> Extrait présenté
===============
Il a paru. À l’heure dite, chose faite pour surprendre les voyageurs à 70 pour 100 de rabais qui avaient subi, en moyenne, une demi-journée de retard et qu’on avait débarqués sans façon à la station du Transtévère, — qu’ils s’en tirent comme ils pourront, — le convoi impérial est entré en gare. Dès le matin, la via Nazionale, la place des Thermes, la via Venti-Settembre, étaient noires de monde, grouillantes et bruyantes. Ce n’étaient que régimens allant prendre leur poste ; infanterie, cavalerie, artillerie. Il est impossible que le comique soit absent des affaires humaines. Un de ces régimens défilait aux accens d’un air, populaire dans les Romagnes, vers 1848, et dont on nous saura gré de reproduire deux ou trois couplets qui se traduisent d’eux-mêmes :


Colla pancia dei Tedeschi
Dei tamburri vogliam far,

Colle gambe dei Tedeschi
Dei cavicchi vogliam far.

Fuoco contro fuoco !
S’ha da vincere o morir, etc.[1].
===============
> Activité A
Recopiez, dans le récit de l'arrivée du convoi impérial, le passage qui s'ouvre sur les mots contenant « Colla pancia dei » et se clôt sur « o morir, etc.[1]. ».
> Activité B
Prolongez le récit de l'entrée en gare du convoi impérial au-delà de sa dernière ligne.
Les données n'interviennent pas dans ce travail.

> Données de l'exercice
===============
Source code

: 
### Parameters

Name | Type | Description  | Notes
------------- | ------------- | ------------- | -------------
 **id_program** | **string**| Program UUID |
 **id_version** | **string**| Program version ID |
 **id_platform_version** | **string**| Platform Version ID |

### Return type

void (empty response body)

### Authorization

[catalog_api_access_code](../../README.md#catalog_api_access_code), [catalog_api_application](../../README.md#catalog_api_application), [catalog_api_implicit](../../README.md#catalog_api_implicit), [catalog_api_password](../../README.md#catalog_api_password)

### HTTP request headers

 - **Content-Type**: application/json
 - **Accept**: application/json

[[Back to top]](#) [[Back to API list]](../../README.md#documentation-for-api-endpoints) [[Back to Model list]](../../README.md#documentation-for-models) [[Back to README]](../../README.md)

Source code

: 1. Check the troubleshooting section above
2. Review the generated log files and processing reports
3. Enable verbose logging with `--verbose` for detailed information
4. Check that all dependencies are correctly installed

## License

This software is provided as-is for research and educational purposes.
===============
> Résultat A
Colla pancia dei Tedeschi
Dei tamburri vogliam far,

Colle gambe dei Tedeschi
Dei cavicchi vogliam far.

Fuoco contro fuoco !
S’ha da vincere o morir, etc.[1].

> Résultat B
Sur le quai, le roi, la reine, les membres de la famille royale, les ministres, les délégations des grands corps de l’État guettaient. L’accès des salles avait été rigoureusement interdit. Seuls, les journalistes avaient pu pénétrer, en montrant cravate blanche, et entre deux rangs de gendarmes. Tout de suite, on a fait les présentations. Et, par l’itinéraire convenu, on s’est rendu au Quirinal. Un quart d’heure après, à Monte-Cavallo, au pied des chevaux de Phidias et de Praxitèle, éclatait la première ovation, la plus faible. Les autres sont allées crescendo. Pour la première fois, l’empereur a salué, du balcon. L’étincelle a jailli. Les têtes se sont montées, les mouchoirs se sont agités : on a chanté, on a crié tout ce qui se peut chanter ou crier, et il n’y a plus eu qu’une majesté dans la Rome royale : la majesté de l’hôte auguste du roi, de l’empereur allemand. Les noces d’argent ont été reléguées à l’arrière-plan. D’autres princes,

  1. Osservatore romano.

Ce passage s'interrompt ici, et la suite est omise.